Respect for Sound Design

  • Charles Lupia

Probably the least appreciated aspect of contemporary theatrical production is sound design. A controversy arose a few years ago when the Sound Design category was dropped from the Tony Awards. Apparently, the American Theatre Wing did not consider sound effects important. Fortunately, many people sounded out in protest, and the category was later restored.

The playwright David Mamet is known for his occasionally eccentric views. In one essay, he disparaged sound design as a superficial consideration. He should have known better, for Mamet has written a number of radio plays.

My interest in sound design probably comes from the radio. I’ve also worked as a radio dramatist. Sound effects form one of the three principal ingredients of sound in theatre, film, radio, and television, the other two being dialogue and music.

Unlike film or radio, theatre is an ancient medium. It used sound effects long before electronic or mechanic recording existed. We suspect that when Lear walked the stormy heath, someone backstage was rattling sheets to simulate thunder.

With today’s electronic recording, sound design has come to play an important, albeit often overlooked, part in modern productions of plays and musicals. Sound effects including bird songs, gunshots, and car horns, enhanced the 1998 Broadway production of Ragtime. A few years ago, many rightly irate theatrical folk found it ironic that sound design was being removed as a Tony category right after sound effects had made a significant contribution to the unique excellence of Hamilton.

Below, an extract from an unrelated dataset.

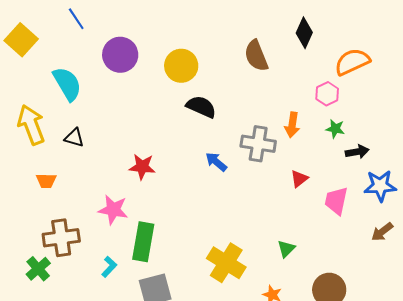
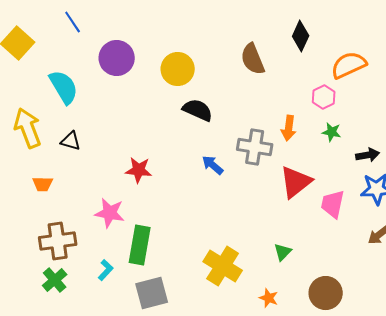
black arrow: (357, 152) -> (368, 155), moved
red triangle: (299, 179) -> (296, 182), size x1.8
green cross: (38, 269) -> (55, 280), moved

Sound design makes a good sister to that other relatively new aspect of stage design: lighting. It has been said that to design lighting is to paint with light. Lighting does not merely illuminate the performers and things onstage. It conjures up places minimally depicted by sets. It suggests and creates moods. It is an instrument of the imagination.

With regard to sound design, radio is a medium for the imagination. With sound effects well used, the characters (and listeners) can be on a prairie in the American West, in a courtroom, or on a spaceship bound for a distant galaxy.

The theatre is, like radio, a supreme medium for imagination. On a stage, with living human beings performing, stories can range across the cosmos. Every place can be realized. Vast ranges of time can be presented even within a single play or scene.

Sound effects aid actors and spectators alike in achieving these leaps of imagination. Sound design will play an increasingly important role in the future. It is time for us to stop ignoring it.